The UK’s National Physical Laboratory (NPL) has published a report which highlights and prioritizes the current measurement challenges facing the hydrogen industry. The report emphasizes the importance of addressing these challenges should hydrogen play a significant role in a transition to a decarbonized energy system.
NPL is the UK’s National Measurement Institute, and is a world-leading center of excellence in developing and applying the most accurate measurement standards, science and technology available. NPL has developed and maintained the UK’s primary measurement standards for more than a century.

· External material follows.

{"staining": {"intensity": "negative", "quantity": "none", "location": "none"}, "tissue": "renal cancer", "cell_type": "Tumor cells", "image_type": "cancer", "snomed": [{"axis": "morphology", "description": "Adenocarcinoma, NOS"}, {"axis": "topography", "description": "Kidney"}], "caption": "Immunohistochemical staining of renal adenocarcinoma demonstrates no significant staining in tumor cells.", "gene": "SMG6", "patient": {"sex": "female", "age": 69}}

Hydrogen in the UK is beginning to shift to practical demonstration projects. An ever-growing evidence base has showcased how the costs of hydrogen and its barriers to entry are reducing, such that it now has practical potential to contribute to the decarbonization of the UK’s energy sector.
Despite this, hydrogen has yet to have wide commercial uptake, due in part to a number of barriers where measurement plays a critical role. To accelerate the shift towards the hydrogen economy, these challenges have been identified and prioritized by NPL.
The report “Energy transition: Measurement needs within the hydrogen industry” ranked six challenge areas as high priority:
Material development for fuel cells and electrolyzers, to reduce costs and assess critical degradation mechanisms—extending lifetime and durability is key to the commercialisation of these technologies.
Impact assessment of added odorant to hydrogen to aid leak detection. Measurement of its impact during pipeline transportation and on the end-use application (particularly fuel cell technology) will be important to provide assurance that it will not affect lifetime and durability.
Determination of the blend ratio when hydrogen is mixed with natural gas in the gas grid. Accurate flow rate measurement and validated metering methods are needed to ensure accurate billing of the consumer.
Measurement of the combustion properties of hydrogen, including flame detection and propagation, temperature and nitrogen oxides (NOx) emissions, should it be used for heat applications, to ensure existing and new appliances are suitable for hydrogen.
Assessment of the suitability of existing gas infrastructure and materials for hydrogen transportation. Building an understanding of what adaptations might need to be made to avoid for example air permeation, metal embrittlement and hydrogen leakage.
Validated techniques for hydrogen storage, which will require measurement of the efficiency and capacity of each mechanism, through robust metering, leakage detection and purity analysis to ensure they are optimized for the storage of hydrogen gas.
These challenges were identified through an industry-wide workshop, in-depth interviews and consultation with key stakeholders within the hydrogen industry.